▶ **RECORDS SUPPLIED**
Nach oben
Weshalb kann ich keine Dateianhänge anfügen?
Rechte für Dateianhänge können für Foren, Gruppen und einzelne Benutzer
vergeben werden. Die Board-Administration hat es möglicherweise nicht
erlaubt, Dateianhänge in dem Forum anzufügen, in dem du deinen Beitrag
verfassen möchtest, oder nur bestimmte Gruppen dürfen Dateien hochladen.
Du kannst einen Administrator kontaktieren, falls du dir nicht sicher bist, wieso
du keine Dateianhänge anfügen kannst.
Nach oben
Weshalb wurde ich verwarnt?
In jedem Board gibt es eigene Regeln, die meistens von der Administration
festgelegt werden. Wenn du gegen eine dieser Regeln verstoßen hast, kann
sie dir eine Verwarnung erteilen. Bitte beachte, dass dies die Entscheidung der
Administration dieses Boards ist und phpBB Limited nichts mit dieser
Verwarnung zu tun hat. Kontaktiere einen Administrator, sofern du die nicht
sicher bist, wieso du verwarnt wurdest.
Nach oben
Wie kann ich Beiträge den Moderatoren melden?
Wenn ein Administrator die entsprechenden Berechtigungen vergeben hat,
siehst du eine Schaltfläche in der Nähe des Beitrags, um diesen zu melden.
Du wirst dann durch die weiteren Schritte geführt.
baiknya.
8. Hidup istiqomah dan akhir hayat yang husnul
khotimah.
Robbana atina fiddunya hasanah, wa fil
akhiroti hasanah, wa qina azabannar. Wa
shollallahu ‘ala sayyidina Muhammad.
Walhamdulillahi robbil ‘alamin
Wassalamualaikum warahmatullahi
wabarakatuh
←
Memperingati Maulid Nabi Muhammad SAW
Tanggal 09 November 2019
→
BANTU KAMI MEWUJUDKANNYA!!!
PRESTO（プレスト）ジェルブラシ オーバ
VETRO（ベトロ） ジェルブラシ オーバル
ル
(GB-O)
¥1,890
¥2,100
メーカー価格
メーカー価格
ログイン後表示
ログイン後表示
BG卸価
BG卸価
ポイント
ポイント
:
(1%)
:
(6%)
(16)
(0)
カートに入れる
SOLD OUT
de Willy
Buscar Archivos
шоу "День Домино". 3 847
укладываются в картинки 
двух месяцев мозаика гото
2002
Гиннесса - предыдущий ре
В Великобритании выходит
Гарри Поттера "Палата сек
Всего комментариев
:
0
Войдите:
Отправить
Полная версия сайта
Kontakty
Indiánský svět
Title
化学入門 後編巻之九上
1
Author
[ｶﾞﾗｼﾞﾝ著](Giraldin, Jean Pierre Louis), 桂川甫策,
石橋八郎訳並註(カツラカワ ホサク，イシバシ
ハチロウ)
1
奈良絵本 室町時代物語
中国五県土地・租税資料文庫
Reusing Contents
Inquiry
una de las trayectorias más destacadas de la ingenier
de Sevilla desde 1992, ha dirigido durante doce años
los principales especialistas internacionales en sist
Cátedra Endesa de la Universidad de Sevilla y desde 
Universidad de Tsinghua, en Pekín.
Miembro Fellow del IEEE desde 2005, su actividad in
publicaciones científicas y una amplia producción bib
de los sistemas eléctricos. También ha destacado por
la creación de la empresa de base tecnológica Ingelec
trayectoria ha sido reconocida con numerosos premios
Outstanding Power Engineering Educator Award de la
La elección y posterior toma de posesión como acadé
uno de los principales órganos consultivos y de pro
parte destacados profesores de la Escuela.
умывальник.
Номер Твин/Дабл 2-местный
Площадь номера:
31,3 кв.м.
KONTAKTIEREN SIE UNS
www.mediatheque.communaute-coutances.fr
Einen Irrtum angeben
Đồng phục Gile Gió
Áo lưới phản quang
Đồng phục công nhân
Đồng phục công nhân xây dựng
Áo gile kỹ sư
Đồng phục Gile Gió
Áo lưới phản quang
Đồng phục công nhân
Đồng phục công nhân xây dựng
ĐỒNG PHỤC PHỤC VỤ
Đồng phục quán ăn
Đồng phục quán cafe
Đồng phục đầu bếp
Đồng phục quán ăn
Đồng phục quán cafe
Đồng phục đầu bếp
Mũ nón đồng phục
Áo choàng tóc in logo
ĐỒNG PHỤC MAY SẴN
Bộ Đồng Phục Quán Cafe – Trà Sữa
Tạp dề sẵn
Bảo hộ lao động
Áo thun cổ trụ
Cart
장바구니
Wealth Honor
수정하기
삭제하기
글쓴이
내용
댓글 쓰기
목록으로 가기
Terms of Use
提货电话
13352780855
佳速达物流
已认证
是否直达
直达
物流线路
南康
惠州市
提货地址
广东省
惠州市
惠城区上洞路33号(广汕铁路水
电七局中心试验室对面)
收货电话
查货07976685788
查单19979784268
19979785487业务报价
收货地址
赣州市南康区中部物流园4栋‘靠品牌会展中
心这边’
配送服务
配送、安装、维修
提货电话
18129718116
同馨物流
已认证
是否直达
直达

▶ **DIRECTIONS FOR THIS TASK**
Restate word for word each line of the data from the one with "Номер Твин/Дабл 2-местный" to the last, keeping both ends.

▶ **EXERCISE ANSWER**
Номер Твин/Дабл 2-местный
Площадь номера:
31,3 кв.м.
KONTAKTIEREN SIE UNS
www.mediatheque.communaute-coutances.fr
Einen Irrtum angeben
Đồng phục Gile Gió
Áo lưới phản quang
Đồng phục công nhân
Đồng phục công nhân xây dựng
Áo gile kỹ sư
Đồng phục Gile Gió
Áo lưới phản quang
Đồng phục công nhân
Đồng phục công nhân xây dựng
ĐỒNG PHỤC PHỤC VỤ
Đồng phục quán ăn
Đồng phục quán cafe
Đồng phục đầu bếp
Đồng phục quán ăn
Đồng phục quán cafe
Đồng phục đầu bếp
Mũ nón đồng phục
Áo choàng tóc in logo
ĐỒNG PHỤC MAY SẴN
Bộ Đồng Phục Quán Cafe – Trà Sữa
Tạp dề sẵn
Bảo hộ lao động
Áo thun cổ trụ
Cart
장바구니
Wealth Honor
수정하기
삭제하기
글쓴이
내용
댓글 쓰기
목록으로 가기
Terms of Use
提货电话
13352780855
佳速达物流
已认证
是否直达
直达
物流线路
南康
惠州市
提货地址
广东省
惠州市
惠城区上洞路33号(广汕铁路水
电七局中心试验室对面)
收货电话
查货07976685788
查单19979784268
19979785487业务报价
收货地址
赣州市南康区中部物流园4栋‘靠品牌会展中
心这边’
配送服务
配送、安装、维修
提货电话
18129718116
同馨物流
已认证
是否直达
直达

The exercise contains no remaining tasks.